The song on the new Aimee Mann album Charmer (which I keep wanting to call Crusher, because I'm reading Niall Leonard's novel with that name) I've listened to the most today is called "Crazytown." It's incredibly catchy and while I think there are way more than fifty shades of crazy, as someone who's tried to manage my various crazy aspects, especially in this last year, even while doing things some people might think are crazy, like traveling alone to Dubai where I don't know anyone and basically kindof winging the whole thing, it seems fitting. Certainly one of the things I'm looking forward to is quiet; I won't be using my phone and while I'm sure I'll meet people, probably mostly I'll be on my own, in my head. Sometimes that's a dangerous place to be, and sometimes it's the only place I want to be.
When I get back, I'm celebrating my cousin's third birthday by buying him a custom made Plex cake (Plex is his favorite Yo Gabba Gabba! character) and then later in October I'm visiting a friend and her two kids in Texas, and I realized that I miss my weekly visits with them a lot in part because letting little kids climb all over me, raid my iPhone and laptop, and be utterly ridiculous makes me just a little less crazy. It reminds me that while kids can be super smart, they don't overthink every detail of their lives. They are utterly in the moment, in part because their sense of time is such that the moment is all there is. That's not something that comes naturally to me. I'm constantly making notes, reminders, to do lists. I have this overlying sense of guilt about the work I haven't yet done that often impedes the work I'm in the middle of doing.

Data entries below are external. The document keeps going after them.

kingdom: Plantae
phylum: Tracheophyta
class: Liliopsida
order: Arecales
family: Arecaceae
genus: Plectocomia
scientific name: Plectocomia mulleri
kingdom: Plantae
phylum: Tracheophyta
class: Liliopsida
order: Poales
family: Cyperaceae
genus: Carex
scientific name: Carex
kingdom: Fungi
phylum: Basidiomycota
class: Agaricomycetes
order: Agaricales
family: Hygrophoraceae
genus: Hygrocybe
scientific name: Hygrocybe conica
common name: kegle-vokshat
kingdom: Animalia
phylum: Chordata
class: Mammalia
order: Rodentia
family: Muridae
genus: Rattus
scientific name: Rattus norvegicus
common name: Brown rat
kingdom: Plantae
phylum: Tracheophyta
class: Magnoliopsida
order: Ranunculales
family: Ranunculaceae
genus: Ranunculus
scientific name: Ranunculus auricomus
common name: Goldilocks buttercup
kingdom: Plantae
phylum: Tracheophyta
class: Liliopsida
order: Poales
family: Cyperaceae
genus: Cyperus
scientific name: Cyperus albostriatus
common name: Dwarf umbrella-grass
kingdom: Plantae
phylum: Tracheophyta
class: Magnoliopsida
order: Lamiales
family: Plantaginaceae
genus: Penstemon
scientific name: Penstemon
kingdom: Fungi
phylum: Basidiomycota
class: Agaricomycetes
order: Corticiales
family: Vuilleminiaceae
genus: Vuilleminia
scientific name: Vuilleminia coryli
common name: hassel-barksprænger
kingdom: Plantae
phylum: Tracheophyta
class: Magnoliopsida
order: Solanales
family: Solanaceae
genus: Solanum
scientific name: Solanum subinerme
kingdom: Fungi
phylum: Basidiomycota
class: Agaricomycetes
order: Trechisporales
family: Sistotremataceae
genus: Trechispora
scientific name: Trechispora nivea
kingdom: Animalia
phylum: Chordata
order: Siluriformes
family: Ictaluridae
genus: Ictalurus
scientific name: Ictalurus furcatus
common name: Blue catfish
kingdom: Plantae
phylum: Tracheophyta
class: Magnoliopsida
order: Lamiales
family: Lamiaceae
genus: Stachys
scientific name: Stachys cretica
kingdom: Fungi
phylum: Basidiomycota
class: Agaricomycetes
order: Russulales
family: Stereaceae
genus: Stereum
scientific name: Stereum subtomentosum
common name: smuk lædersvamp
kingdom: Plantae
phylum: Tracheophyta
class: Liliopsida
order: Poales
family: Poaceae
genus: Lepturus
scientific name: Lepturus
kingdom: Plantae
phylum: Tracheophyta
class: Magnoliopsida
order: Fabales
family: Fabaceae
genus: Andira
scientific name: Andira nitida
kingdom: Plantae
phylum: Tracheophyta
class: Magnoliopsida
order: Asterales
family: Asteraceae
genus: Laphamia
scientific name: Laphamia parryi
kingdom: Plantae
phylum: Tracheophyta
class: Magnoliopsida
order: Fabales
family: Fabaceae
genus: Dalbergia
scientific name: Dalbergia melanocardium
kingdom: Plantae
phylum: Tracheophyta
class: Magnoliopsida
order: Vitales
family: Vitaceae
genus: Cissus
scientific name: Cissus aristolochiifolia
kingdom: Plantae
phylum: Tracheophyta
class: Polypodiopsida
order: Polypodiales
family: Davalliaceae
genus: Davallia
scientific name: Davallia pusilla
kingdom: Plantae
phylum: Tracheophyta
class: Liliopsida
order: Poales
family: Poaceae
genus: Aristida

My boyfriend is very good about not being the overthinking kind of crazy. I love that about him. I found out it was National Cheeseburger Day this morning and told him, and the first thing he said was, "I want a cheeseburger for dinner." So we went to Red Robin in the driving rain and ate jalapeño coins and elaborate burgers. He regularly makes me laugh so hard I feel like I have to pee, and usually it's over something totally ridiculous that I couldn't even try to explain it. I still need a lot of time on my own to explore and wander and think and be alone and figure things out. There have been times this year where all the craziness reached such a fever pitch I lost control a little. I wanted so badly to just be out of that headspace that I was willing to do some pretty out of character things. Now I'm trying to work on things like self-care and responsibility and communication and owning up to all my craziness and as it turns out, even the worst things, the rock bottom situations that looked so abysmal I never would've imagined I could dig my way out of them, can change. There are days when things still feel incredibly precarious, when all I want is to escape. And I'd be lying if I said flying 17 hours to a country utterly different than anywhere I've ever been isn't a form of escape; of course it is. But I also know there's a reason beyond Sanrio that I was drawn to going there. That's what I'm going to be exploring, and that's the kind of thing that even ten guidebooks wouldn't be able to tell me how to do. That's all on me.